In 2017, music will be more of a cultural counterweight and psychological salve than ever before for our generation. The songs here have little to do with the former; as far as I can tell they’re mostly about love. So escape into them. Let’s build some newcomers up before the circus peanut king burns everything down.
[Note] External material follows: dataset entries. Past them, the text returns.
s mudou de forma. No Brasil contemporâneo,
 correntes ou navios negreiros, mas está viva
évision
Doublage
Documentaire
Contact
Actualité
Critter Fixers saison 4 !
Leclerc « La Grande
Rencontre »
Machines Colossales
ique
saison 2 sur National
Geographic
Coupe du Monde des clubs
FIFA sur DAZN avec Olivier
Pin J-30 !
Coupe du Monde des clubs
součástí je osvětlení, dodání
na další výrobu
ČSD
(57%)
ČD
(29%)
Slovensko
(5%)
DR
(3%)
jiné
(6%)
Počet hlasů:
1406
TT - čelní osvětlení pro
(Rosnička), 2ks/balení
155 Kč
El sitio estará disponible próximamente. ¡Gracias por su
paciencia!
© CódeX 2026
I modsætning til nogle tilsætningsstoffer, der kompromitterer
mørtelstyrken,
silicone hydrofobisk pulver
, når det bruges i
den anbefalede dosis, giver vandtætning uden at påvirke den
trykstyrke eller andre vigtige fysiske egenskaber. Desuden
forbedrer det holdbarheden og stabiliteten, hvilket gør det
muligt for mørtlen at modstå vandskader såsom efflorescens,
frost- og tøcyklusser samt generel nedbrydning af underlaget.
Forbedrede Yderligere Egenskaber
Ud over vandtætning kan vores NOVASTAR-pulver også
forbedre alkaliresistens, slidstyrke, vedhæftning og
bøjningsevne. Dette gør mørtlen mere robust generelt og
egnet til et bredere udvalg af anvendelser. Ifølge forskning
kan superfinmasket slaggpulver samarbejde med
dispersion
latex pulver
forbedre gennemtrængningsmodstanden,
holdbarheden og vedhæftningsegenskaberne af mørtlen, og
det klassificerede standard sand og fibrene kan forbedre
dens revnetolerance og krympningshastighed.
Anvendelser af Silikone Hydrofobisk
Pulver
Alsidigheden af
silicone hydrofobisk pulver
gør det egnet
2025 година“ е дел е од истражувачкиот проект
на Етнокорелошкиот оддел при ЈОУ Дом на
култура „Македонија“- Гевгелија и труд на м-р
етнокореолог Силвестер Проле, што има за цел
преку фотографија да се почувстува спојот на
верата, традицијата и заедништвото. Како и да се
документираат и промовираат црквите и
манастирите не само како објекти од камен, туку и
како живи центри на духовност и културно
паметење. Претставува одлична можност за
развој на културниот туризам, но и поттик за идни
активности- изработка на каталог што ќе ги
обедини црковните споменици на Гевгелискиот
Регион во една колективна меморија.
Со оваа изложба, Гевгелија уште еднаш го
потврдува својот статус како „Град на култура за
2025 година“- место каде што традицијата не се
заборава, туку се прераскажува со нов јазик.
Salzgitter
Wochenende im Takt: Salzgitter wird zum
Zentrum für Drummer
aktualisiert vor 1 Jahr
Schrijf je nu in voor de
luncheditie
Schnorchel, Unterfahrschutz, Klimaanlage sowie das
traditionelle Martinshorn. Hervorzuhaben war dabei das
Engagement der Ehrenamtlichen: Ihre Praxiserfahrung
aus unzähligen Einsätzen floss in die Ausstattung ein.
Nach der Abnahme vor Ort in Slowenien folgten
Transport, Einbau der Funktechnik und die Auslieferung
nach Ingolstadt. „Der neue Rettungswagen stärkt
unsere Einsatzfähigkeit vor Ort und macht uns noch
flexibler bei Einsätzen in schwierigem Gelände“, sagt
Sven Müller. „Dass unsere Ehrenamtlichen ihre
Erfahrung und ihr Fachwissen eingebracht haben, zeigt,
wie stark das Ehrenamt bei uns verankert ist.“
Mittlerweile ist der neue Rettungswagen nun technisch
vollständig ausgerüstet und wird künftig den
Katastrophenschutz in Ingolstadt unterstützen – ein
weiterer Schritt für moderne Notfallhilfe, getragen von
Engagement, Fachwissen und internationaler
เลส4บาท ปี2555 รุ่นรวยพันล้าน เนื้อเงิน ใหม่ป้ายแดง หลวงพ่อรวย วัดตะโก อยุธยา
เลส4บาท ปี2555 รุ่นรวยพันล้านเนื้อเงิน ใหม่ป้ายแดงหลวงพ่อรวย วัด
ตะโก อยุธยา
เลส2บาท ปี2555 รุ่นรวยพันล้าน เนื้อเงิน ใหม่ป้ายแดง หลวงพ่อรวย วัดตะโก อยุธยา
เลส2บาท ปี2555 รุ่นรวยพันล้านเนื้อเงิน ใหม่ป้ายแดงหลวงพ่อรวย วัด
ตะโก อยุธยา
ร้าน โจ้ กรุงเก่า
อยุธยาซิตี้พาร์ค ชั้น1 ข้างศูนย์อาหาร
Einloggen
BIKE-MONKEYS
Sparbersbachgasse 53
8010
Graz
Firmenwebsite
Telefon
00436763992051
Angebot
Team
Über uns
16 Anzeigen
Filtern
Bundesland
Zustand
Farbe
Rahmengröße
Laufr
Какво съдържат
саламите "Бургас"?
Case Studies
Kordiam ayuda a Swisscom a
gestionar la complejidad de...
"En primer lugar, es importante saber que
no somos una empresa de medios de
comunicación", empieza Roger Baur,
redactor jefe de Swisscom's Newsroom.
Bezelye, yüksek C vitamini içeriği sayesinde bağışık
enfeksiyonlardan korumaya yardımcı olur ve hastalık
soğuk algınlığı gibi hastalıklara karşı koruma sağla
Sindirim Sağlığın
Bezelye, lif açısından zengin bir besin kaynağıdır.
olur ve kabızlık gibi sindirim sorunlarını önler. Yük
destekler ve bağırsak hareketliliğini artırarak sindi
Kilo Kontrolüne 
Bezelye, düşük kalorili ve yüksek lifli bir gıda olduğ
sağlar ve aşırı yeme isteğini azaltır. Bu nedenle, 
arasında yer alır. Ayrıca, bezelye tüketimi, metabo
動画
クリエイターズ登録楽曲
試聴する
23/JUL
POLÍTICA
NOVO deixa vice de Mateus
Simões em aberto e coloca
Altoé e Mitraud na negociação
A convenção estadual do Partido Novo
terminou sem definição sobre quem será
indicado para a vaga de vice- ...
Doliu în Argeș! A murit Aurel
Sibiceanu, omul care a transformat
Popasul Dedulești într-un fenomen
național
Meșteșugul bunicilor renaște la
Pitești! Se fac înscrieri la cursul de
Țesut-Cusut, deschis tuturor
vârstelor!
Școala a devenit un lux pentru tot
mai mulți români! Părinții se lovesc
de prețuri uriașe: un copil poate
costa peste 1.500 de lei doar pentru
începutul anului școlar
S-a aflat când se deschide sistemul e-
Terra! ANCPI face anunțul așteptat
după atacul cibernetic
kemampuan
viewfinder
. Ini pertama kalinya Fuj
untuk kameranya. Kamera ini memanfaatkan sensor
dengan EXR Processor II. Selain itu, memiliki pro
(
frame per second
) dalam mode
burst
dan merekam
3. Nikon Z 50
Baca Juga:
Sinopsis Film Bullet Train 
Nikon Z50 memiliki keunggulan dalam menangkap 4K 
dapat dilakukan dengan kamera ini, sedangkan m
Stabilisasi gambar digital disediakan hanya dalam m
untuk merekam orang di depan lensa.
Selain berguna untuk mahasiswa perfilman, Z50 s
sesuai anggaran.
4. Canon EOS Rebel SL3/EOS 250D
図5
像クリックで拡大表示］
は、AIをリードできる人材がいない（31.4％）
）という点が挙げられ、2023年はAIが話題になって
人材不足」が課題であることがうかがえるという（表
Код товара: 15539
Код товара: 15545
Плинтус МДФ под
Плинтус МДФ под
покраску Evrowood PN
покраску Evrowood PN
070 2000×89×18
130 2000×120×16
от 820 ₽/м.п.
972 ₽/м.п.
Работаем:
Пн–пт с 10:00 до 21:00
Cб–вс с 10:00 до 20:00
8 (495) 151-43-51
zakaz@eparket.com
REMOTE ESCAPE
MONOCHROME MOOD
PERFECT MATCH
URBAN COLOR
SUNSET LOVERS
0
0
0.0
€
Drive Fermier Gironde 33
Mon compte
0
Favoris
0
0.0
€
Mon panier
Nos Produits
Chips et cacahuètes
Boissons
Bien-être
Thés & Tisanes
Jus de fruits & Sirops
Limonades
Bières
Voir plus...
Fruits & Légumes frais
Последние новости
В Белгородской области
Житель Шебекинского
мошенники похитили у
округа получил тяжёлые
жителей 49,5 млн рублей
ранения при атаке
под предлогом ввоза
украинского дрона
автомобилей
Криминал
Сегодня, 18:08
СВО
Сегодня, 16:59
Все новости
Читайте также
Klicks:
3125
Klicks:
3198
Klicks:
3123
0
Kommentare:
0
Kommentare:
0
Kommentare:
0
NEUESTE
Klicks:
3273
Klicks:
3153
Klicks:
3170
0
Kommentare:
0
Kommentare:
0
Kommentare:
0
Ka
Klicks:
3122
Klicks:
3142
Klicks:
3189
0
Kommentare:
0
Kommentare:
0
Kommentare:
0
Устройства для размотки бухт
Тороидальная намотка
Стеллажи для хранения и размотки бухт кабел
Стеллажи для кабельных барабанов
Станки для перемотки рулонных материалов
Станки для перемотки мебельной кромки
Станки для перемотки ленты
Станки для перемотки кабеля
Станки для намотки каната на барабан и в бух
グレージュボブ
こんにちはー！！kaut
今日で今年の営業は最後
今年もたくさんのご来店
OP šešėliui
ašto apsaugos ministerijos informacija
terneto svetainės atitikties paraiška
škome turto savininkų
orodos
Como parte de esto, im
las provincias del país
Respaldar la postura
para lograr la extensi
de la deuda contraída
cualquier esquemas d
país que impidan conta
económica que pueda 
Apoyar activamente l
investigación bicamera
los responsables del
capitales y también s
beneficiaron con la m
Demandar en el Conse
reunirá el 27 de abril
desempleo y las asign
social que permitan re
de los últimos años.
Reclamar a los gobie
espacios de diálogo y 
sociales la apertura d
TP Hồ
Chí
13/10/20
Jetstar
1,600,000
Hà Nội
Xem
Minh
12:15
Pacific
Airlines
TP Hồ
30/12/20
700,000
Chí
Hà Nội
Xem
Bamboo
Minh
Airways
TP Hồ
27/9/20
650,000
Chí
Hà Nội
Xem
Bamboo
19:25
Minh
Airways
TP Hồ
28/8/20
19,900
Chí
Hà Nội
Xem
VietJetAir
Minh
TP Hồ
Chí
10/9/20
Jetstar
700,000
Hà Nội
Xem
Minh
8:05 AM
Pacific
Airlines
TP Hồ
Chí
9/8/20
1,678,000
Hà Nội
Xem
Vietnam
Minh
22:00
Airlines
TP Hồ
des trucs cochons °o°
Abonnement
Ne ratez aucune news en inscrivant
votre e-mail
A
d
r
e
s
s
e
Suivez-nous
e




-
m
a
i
Enjoy the four new acts below while you still can.

Syd

OK we’re cheating a little, since The Internet‘s frontwoman isn’t a new entity. But as a solo artist she’s new on the scene, with her debut album Fin out February 3. First taste “All About Me” was much more pop-oriented than the cloudy digi-soul of her band, and she followed that up with the bass-heavy bedroom jam “Body.” In two quick drops, Syd has already shown she might cover even more ground out on her own than she did with her band or as a member of Odd Future.

dePresno

Norwegian singer dePresno hails from the same town that spawned AURORA, Kygo and Röyksopp. And his latest single, “See You Soon,” proves whatever’s in the water there is working. The combination of gravel and grace in his vocals allows him to utilize dancefloor flourishes or tender, piano-driven falsetto moments without ever sounding out of place. His debut album is out later this year.

Temptress

This London duo writes and produces all their material, and both members sing, giving everything a nice Human League male-female duality. But instead of dancey synth-pop, it’s dancey R&B. “Guilty Pleasure” sneaks in a sly steel drum motif to place the song firmly in today’s landscape without leaning on the dancehall-pop tropes that currently dominate. As for “Lies,” it’s all floaty seduction until that TNGHT-level horn drop rattles everything.

joan

A fresh find doesn’t get any fresher than this. Alan Thomas and Steven Rutherford met a few months ago, teamed up as joan, and just this week released their debut single. It was co-produced by Walk The Moon producer Tim Pagnotta, and it almost feels like a male counterpart to the utopian ’80s pop vision that Carly Rae Jepsen presented on E•MO•TION: blissed-out keys, guitar flicks and gated drums working in unison as an optimized chorus delivery system.